I did some math to figure out the placement of the inside walls, which turned out a very nice, even 13" for each of the three sections. I cut some scrap wood into 13" strips to help me get my walls placed properly. Due to the small size of the wall, I could only fit one of the corner clamps on a side, and because the wall doesn't come all the way up to the front due to the groove, the clamp couldn't reach on the front. Therefore, I could only use one clamp for each wall. Still, it was better than nothing. I got things lined up with that one clamp, then put on some glue and slid the wall in place. I used my scrap wood to make sure all part of the wall were lined up and square and even, then cranked down my clamp. Then I shot some nails in and did the whole thing again for the other wall.
Then it was time to fill in all those nail holes and cracks where my boards didn't quite line up properly. Wait for the wood filler to dry and sand. I really hate sanding. Sanding is a lot of work. But I'm learning how worth it sanding is. Of course, then there's all the clean-up from sanding. I wiped everything down with a damp paper towel. Then I wiped everything down again with a tack cloth. Tack cloths are great. Paper towels tend to leave little bits of themselves behind, so even if they clean up all the sawdust, things still aren't 100% clean. But the tack cloths are sticky and don't leave bits of themselves behind, leaving everything ready for painting.
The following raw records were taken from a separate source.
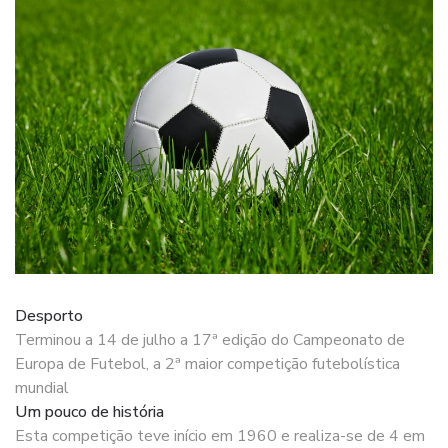
Desporto
Terminou a 14 de julho a 17ª edição do Campeonato de
Europa de Futebol, a 2ª maior competição futebolística
mundial
Um pouco de história
Esta competição teve início em 1960 e realiza-se de 4 em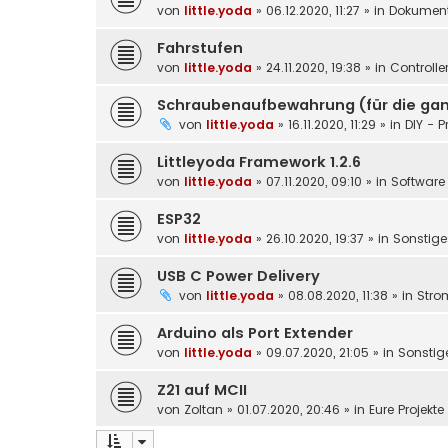
von
little.yoda
»
06.12.2020, 11:27
» in
Dokument
Fahrstufen
von
little.yoda
»
24.11.2020, 19:38
» in
Controlle
Schraubenaufbewahrung (für die gan
von
little.yoda
»
16.11.2020, 11:29
» in
DIY - P
Littleyoda Framework 1.2.6
von
little.yoda
»
07.11.2020, 09:10
» in
Software 
ESP32
von
little.yoda
»
26.10.2020, 19:37
» in
Sonstige
USB C Power Delivery
von
little.yoda
»
08.08.2020, 11:38
» in
Stro
Arduino als Port Extender
von
little.yoda
»
09.07.2020, 21:05
» in
Sonstig
Z21 auf MCII
von
Zoltan
»
01.07.2020, 20:46
» in
Eure Projekt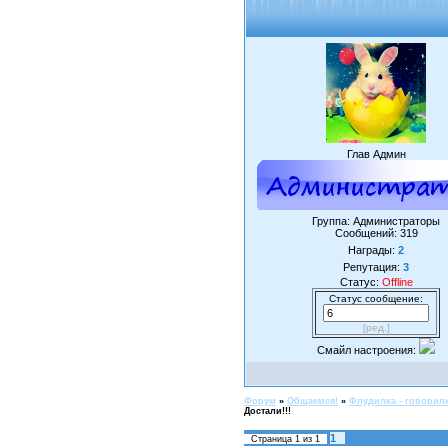
Глав Админ
Группа: Администраторы
Сообщений:
319
Награды:
2
Репутация:
3
Статус:
Offline
Статус сообщение:
[ред.]
Смайл настроения:
Форум
»
Общаемся!
»
Флудилка - говорил
Достали!!!
1
Страница
1
из
1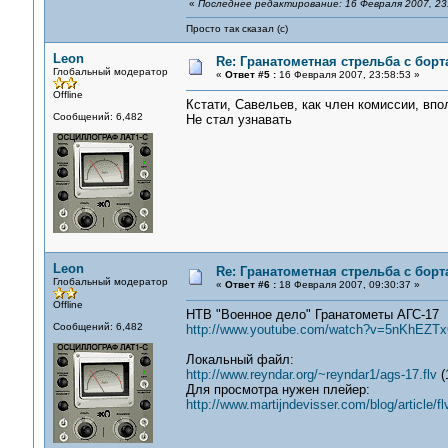
«
Последнее редактирование: 16 Февраля 2007, 23
Просто так сказал (с)
Leon
Re: Гранатометная стрельба с борт
Глобальный модератор
«
Ответ #5 :
16 Февраля 2007, 23:58:53 »
Offline
Кстати, Савельев, как член комиссии, впо
Сообщений: 6,482
Не стал узнавать
Leon
Re: Гранатометная стрельба с борт
Глобальный модератор
«
Ответ #6 :
18 Февраля 2007, 09:30:37 »
Offline
НТВ "Военное дело" Гранатометы АГС-17
Сообщений: 6,482
http://www.youtube.com/watch?v=5nKhEZT
Локальный файл:
http://www.reyndar.org/~reyndar1/ags-17.flv
(
Для просмотра нужен плейер:
http://www.martijndevisser.com/blog/article/f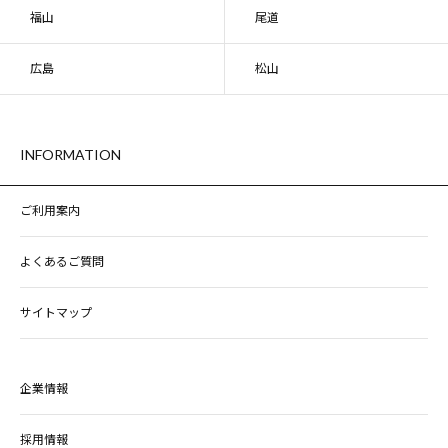
福山
尾道
広島
松山
INFORMATION
ご利用案内
よくあるご質問
サイトマップ
企業情報
採用情報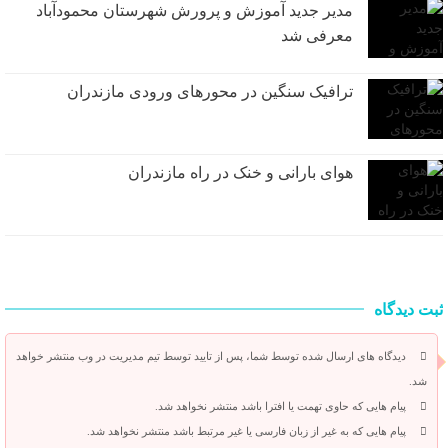
مدیر جدید آموزش و پرورش شهرستان محمودآباد
معرفی شد
ترافیک سنگین در محور‌های ورودی مازندران
هوای بارانی و خنک در راه مازندران
ثبت دیدگاه
دیدگاه های ارسال شده توسط شما، پس از تایید توسط تیم مدیریت در وب منتشر خواهد
شد.
پیام هایی که حاوی تهمت یا افترا باشد منتشر نخواهد شد.
پیام هایی که به غیر از زبان فارسی یا غیر مرتبط باشد منتشر نخواهد شد.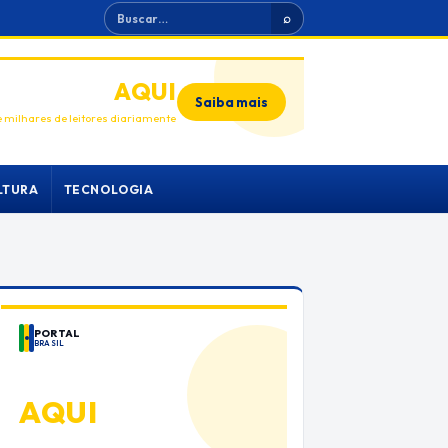
Buscar
⌕
ANUNCIE
AQUI
Saiba mais
 milhares de leitores diariamente
LTURA
TECNOLOGIA
PORTAL
BRASIL
ANUNCIE
AQUI
Espaço premium para sua marca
Which is exactly what came next. Priming, to be exact. Then lots of black paint. With lots of waiting between coats. And then a few coats of spray polyurethane.
Then I had to attach the back. I had found some sort of 1/4" thick board at Home Depot that looked like the backings of Ikea shelves. I cut it to size on my friend's table saw and spray painted that black. Then nailed it on with 5/8" nails, the smallest size my brad nailer will take. I wanted to use shorter nails because there were some spots where I was afraid I might run into other nails if I used longer nails, and the back was thin enough I didn't need to use long ones there.
And that was it. Zach liked it, though he seemed less impressed than with the triangle table. Maybe he's starting to have higher expectations. I didn't get any good pictures of the shelf by itself finished, but here it is starting to perform its duties. Zach didn't want to load it up too much since I'll probably have to move things around a bit when I make the doors.